Nina banyak mengambil peran dalam membantu menyelematkannya dari masalah. Nina aktif melobi teman-temannya agar kejadian itu bisa diredam, beritanya tidak sampai ke kampus. Nina juga yang menyadarkannya agar dia menjauhi alkohol, minuman keras yang menemaninya setiap malam Minggu selama kuliah.
Udin memang bukan mahasiswa yang baik. Anak ‘mbedul’ yang pura-pura alim di depan orang tua dan lingkungan kampus. Dia memang terkesan pendiam saat kuliah. Dia tidak pernah mau mengikuti kegiatan di kampus. Namun, dia punya geng anak liar di luar lingkungan kampus. Mereka kumpul setiap malam Minggu di salah satu sudut kota. Nongkrong, bermain kartu, dan mabuk-mabukan menjadi rutinitas mereka. Tampaknya saat KKN, Udin tidak bisa melupakan kebiasaan itu. Dia tidak tahan untuk tidak minum minuman beralkohol.
“Din, aku mau membantumu agar kamu tidak terkena sanksi, tetapi dengan satu syarat,” kata Nina
“Apa syaratnya?”
“Kamu meninggalkan gengmu dan melupakan alkohol,” jawab Nina.
Udin tidak menjawab. Namun, Nina tetap menolongnya. Nina melobi semua teman KKN agar merahasiakan peristiwa keributan itu dan membantu Udin meninggalkan alkohol.Selesai KKN hubungan Udin dan Nina semakin akrab.
“Din, jangan lupa. Nanti malam Minggu lho. Kutunggu di kostku. jam tujuh ya?” kata Nina.
Udin hanya diam. Dia tidak tahu apa yang harus dia lakukan.

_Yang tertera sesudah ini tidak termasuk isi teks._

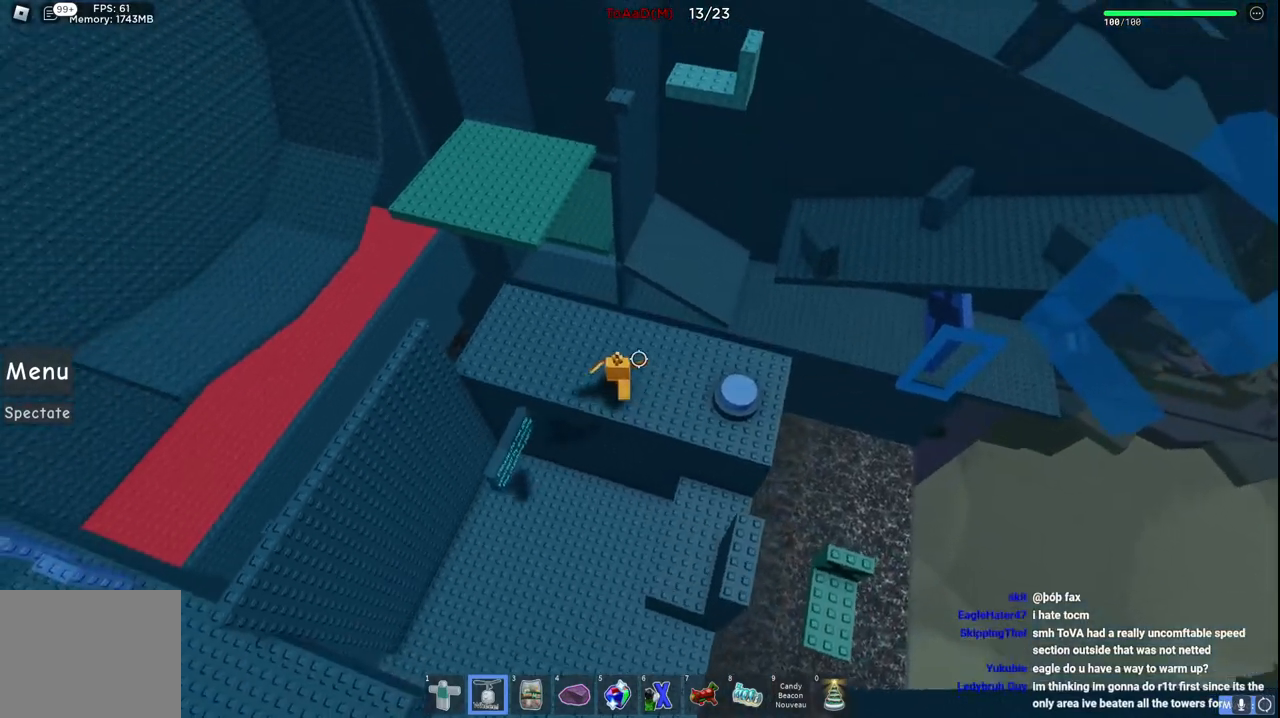
{"keys": ["a", "w"], "events": [[100, "w", "up"], [284, "w", "down"]]}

Kembali ke gengnya atau menemui Nina.
Malam harinya, sampai pukul tujuh malam Udin belum juga mengambil keputusan. Dia hanya diam di teras kost dan tidak kemana-mana. Saat itulah Nina datang menjemputnya. Nina memaksanya untuk datang ke kostnya.

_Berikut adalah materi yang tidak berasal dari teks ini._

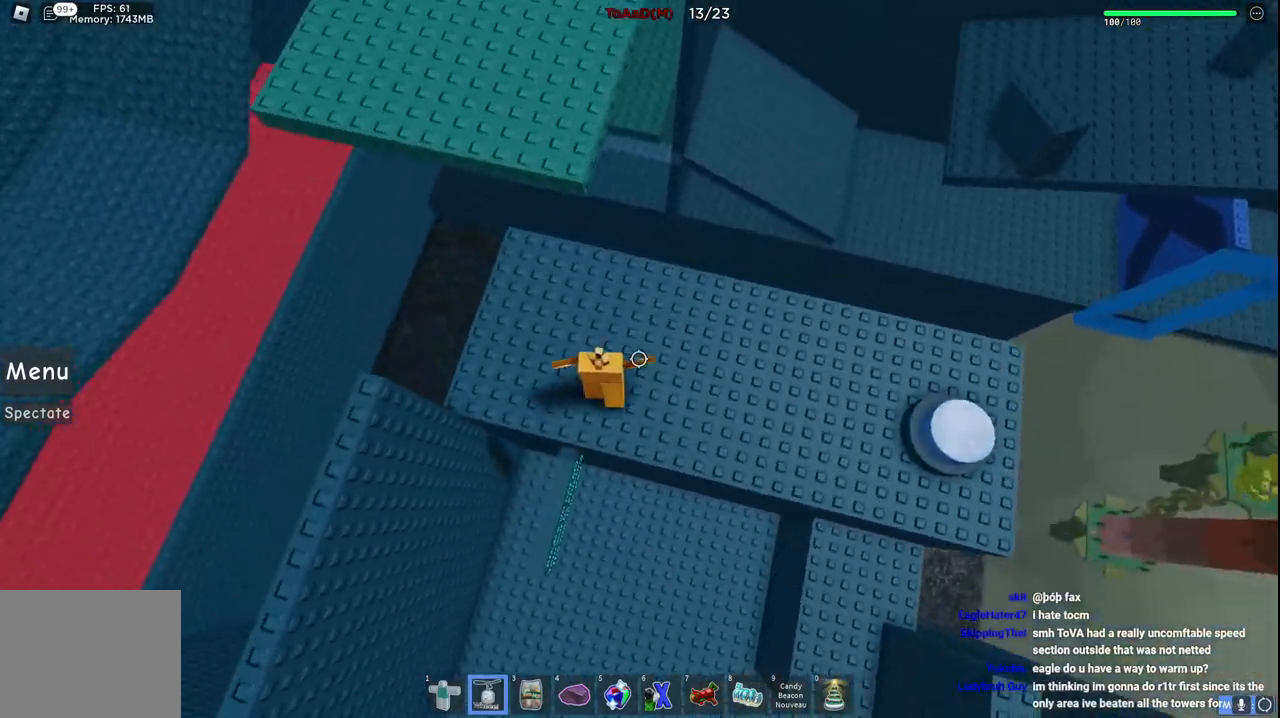
{"keys": ["w"], "events": [[67, "space", "down"], [234, "space", "up"], [250, "a", "up"]]}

“Kamu harus ke kostku. Jika tidak pasti kamu akan bergabung dengan geng liarmu itu.”
Sejak saat itu, Udin selalu datang ke kost Nina setiap malam Minggu. Namun, hubungan mereka tidak seperti orang pacaran. Tidak ada mesra-mesraan, tidak ada kata romantis. Nina hanya memintanya agar menemaninya makan bakso, rujakan, atau sekadar nonton TV di kost. Tak ada kata cinta. Tak ada yang istimewa.
Waktu terus berjalan, sampai saat menjelang wisuda. Hubungan mereka sangat dekat. Benih-benih cinta juga mulai tumbuh dalam hati Udin. Ada getaran aneh setiap bertemu dengan Nina. Ada kerinduan yang sangat ketika tidak melihat Nina di kampus.
Berbagai pertanyaan menggelayut dalam pikiran Udin. Benarkah dia jatuh cinta? Bagaimna dengan Nina? Apakah Nina mencintainya? Atau sekadar kasihan padanya?
Suatu sore, seminggu sebelum wisuda. Nina menemui Udin.
“Bisa membantuku Din?”
“Apa?”
“Tolong bagikan undangan ini kepada teman-teman. Sudah ada namanya kok.”
Nina menyerahkan sepuluh lembar undangan tanpa ekspresi. Udin membaca sekilas undangan itu.
“Nina dan Joko?”
Deg, hatinya bergetar. Jantungnya terasa tak berdenyut. Seperti terkena sambaran petir di siang bolong.
“Din? Ada apa?”
“Oh ya, ya, ya,” Udin tergagap.
“Mohon maaf ya Din jika merepotkanmu,” kata Nina seperti bisa membaca suasana hati Udin.
“Endak kok. Endak apa-apa…,” kata udin terbata-bata.
Udin tidak bisa menyembunyikan perasaannya. Nina tahu itu. Nina sempat tercenung sesaat. Beberapa menit hening, suasana kaku.
“Oke Din, terima kasih. Mohon maaf merepotkanmu.”
Nina berlalu meninggalkan Udin. Namun, Udin tahu ada linangan air bening di sudut mata yang indah itu.
****
“Din ayo ke alun-alun, menikmati ikan bakar,” sapa Agus, membuyarkan lamunan Udin.
Tampak Agus sudah siap di halaman hotel. Udin yang masih di kamar lantai dua segera berkemas. Hotel itu berbentuk “U” sehingga dia bisa melihat Agus yang ada di halaman hotel.
“Oke,” sahut Udin.
“Saatnya ‘move on’ Din. Jangan melamun saja. Ayo kita cari Nina yang lain di Karimun,” teriak Agus menggoda Udin.
Agus adalah sahabat baiknya. Dia tahu persis apa yang dialami Udin. Udin segera berkemas. Mengganti sarung dengan celana jeans. Mengganti baju shalat dengan kaos.
“Jalan kaki saja ya, dekat kok,” kata Agus.
Mereka menyusuri jalan kampung wisata itu. Jalan masih basah. Rintik hujan baru saja berhenti. Udara terasa dingin. Susana masih agak sepi.